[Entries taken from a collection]
•••••

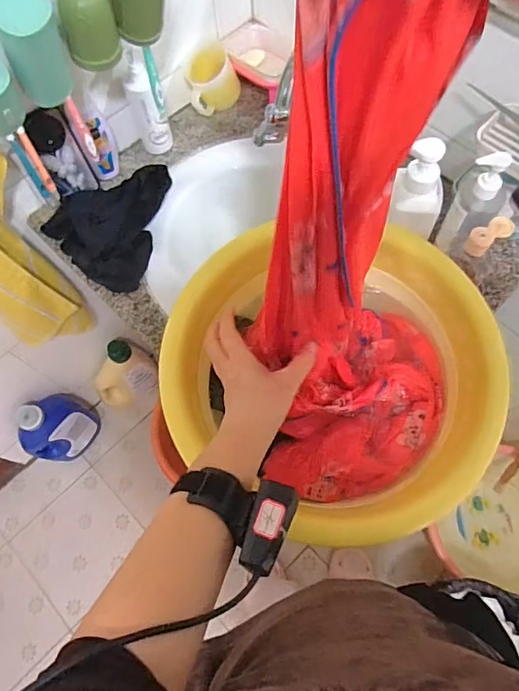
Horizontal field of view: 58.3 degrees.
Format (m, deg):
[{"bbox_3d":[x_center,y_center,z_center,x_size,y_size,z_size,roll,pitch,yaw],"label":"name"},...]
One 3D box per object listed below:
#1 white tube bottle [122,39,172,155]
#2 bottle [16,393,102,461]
[{"bbox_3d":[-0.197,-0.415,0.785,0.055,0.206,0.051,-2,67,1],"label":"white tube bottle"},{"bbox_3d":[-0.559,0.224,1.299,0.093,0.322,0.191,23,70,11],"label":"bottle"}]

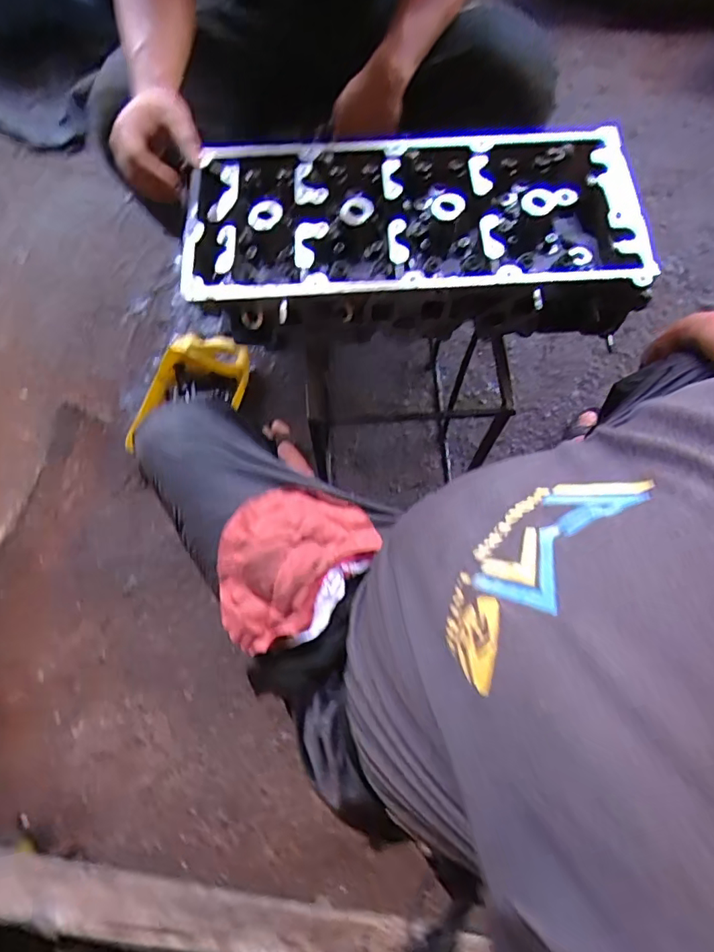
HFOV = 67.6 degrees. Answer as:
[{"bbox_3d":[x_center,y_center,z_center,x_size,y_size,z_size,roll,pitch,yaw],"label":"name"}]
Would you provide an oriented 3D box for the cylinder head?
[{"bbox_3d":[0.067,-0.292,0.647,0.505,0.096,0.240,-2,71,1],"label":"cylinder head"}]

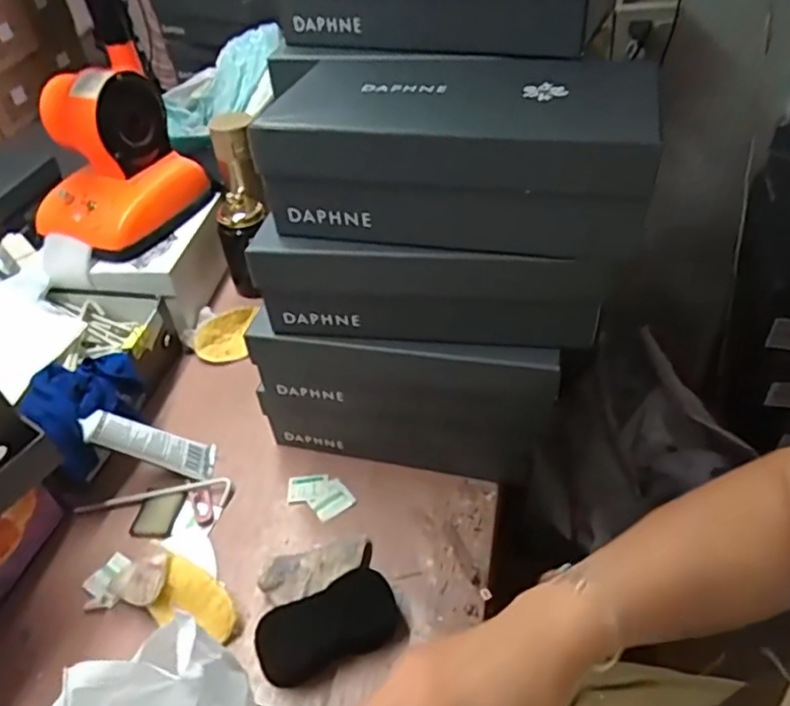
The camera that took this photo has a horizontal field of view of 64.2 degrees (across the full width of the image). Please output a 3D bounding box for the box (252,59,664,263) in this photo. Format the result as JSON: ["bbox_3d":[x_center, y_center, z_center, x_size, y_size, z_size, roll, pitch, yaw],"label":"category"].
[{"bbox_3d":[0.047,-0.190,0.554,0.315,0.096,0.230,5,44,12],"label":"box"}]

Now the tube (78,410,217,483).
[{"bbox_3d":[-0.271,0.103,0.703,0.146,0.021,0.046,26,33,-28],"label":"tube"}]

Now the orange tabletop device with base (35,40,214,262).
[{"bbox_3d":[-0.398,-0.267,0.891,0.161,0.225,0.228,30,53,33],"label":"orange tabletop device with base"}]

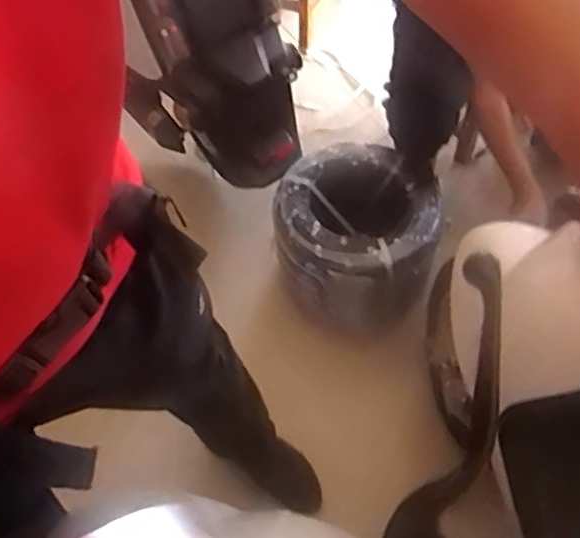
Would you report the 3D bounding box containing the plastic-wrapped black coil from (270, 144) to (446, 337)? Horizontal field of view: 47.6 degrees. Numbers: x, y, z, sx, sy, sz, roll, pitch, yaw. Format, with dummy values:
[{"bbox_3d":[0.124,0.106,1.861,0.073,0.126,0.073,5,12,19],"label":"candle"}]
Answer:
[{"bbox_3d":[0.137,-0.064,1.371,0.304,0.219,0.327,-2,60,3],"label":"plastic-wrapped black coil"}]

•••••

▶ [PROBLEM STATEMENT]: Where in the entries above does the word "name" appear? Copy each line that has it.

▶ [RESULT OF THE EXERCISE]:
[{"bbox_3d":[x_center,y_center,z_center,x_size,y_size,z_size,roll,pitch,yaw],"label":"name"},...]
[{"bbox_3d":[x_center,y_center,z_center,x_size,y_size,z_size,roll,pitch,yaw],"label":"name"}]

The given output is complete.